無駄な期待

人はなぜつぶやくのだろう?

それは自分にわき上がった感情や思いを誰かに共感して欲しいから。
今自分が生きていて、それを認めてくれる仲間が欲しいから。

 でも、それって自分の内部に、自分の感情を受け止めてくれる他者がいないということでもある。

共感を期待して感情をだし、誰からも受け止められないリスクを考えると、自分の中にもう一人の自分を生みだし、そいつに共感してもらうことで完結する方が安全ではないだろうか?

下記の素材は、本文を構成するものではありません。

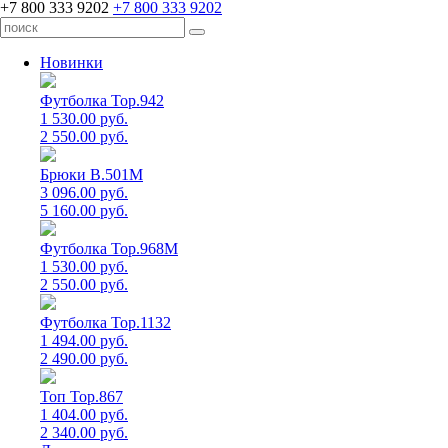
+7 800 333 9202
+7 800 333 9202
Новинки
Футболка Top.942
1 530.00 руб.
2 550.00 руб.
Брюки B.501M
3 096.00 руб.
5 160.00 руб.
Футболка Top.968M
1 530.00 руб.
2 550.00 руб.
Футболка Top.1132
1 494.00 руб.
2 490.00 руб.
Топ Top.867
1 404.00 руб.
2 340.00 руб.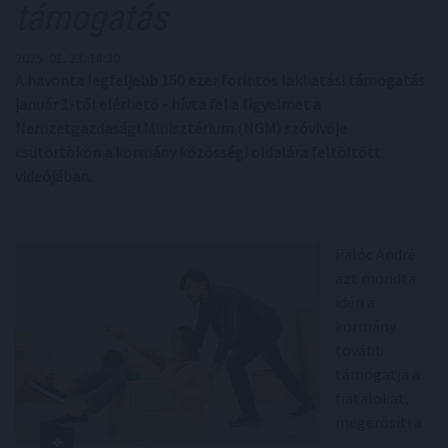
támogatás
2025. 01. 23. 18:30
A havonta legfeljebb 150 ezer forintos lakhatási támogatás
január 1-től elérhető - hívta fel a figyelmet a
Nemzetgazdasági Minisztérium (NGM) szóvivője
csütörtökön a kormány közösségi oldalára feltöltött
videójában.
Palóc André
azt mondta:
idén a
kormány
tovább
támogatja a
fiatalokat,
megerősíti a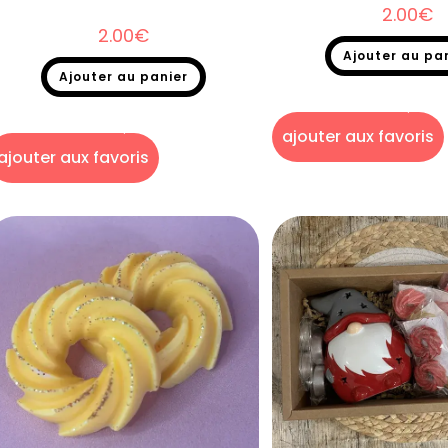
2.00
€
2.00
€
Ajouter au pa
Ajouter au panier
Fondants parfumés
,
Fonda
Dupe
Fondants parfumés
,
Fondants parfumés
Dupe
ajouter aux favoris
ajouter aux favoris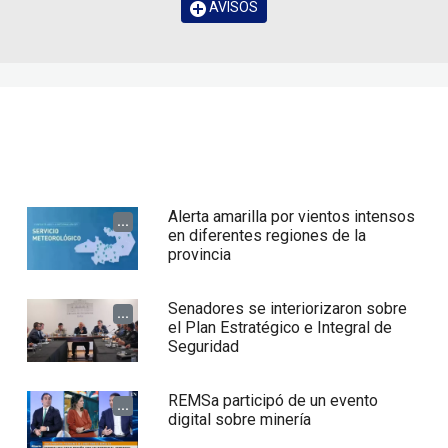
AVISOS
Alerta amarilla por vientos intensos
...
en diferentes regiones de la
provincia
Senadores se interiorizaron sobre
...
el Plan Estratégico e Integral de
Seguridad
REMSa participó de un evento
...
digital sobre minería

私は言葉が多い。それ即ち、私を認めて欲しい強い欲求の表れ。
しかし、その要求を言ったところで、親、兄弟、友人、配偶者といった周囲との関係は最悪だし、彼らは自分の側でしか言葉を紡ぐことが出来ないので、話すだけ無駄である。
共感どころか、こっちが相手に共感しなくてはならないはめになる。

愚かな私はそれでも相手に共感して欲しくて必死で相手に気を配り、いつか私のことを真剣に思ってくれる幻想を抱いてた。…待てど暮らせどその日はこない。
結局私の期待が間違えていたようだ。
私の気持ちを共感できるのは、もう一人の私だけ。
その一人とよく話をして自分の中で完結した方が、効果的で賢い選択だ。

人は孤独になるほど、人に恵まれる。
人を求め期待を寄せて彷徨えば、よからぬ輩につけいられるだけ、同類を引き寄せるだけ。
精神的自立なき人に、自分を超えて他者目線で考えることなどできない。
幼き精神の我と我のぶつかりあいは、どちらの力が強いかのシーソーゲームになって、勝っても負けても絆という人間として大切な要素を手に入れることはできない。

すべての人との繋がりを諦めて、我の中に我を見つけることこそが、今のこの不快な現実から立ち直る唯一の術であると思う。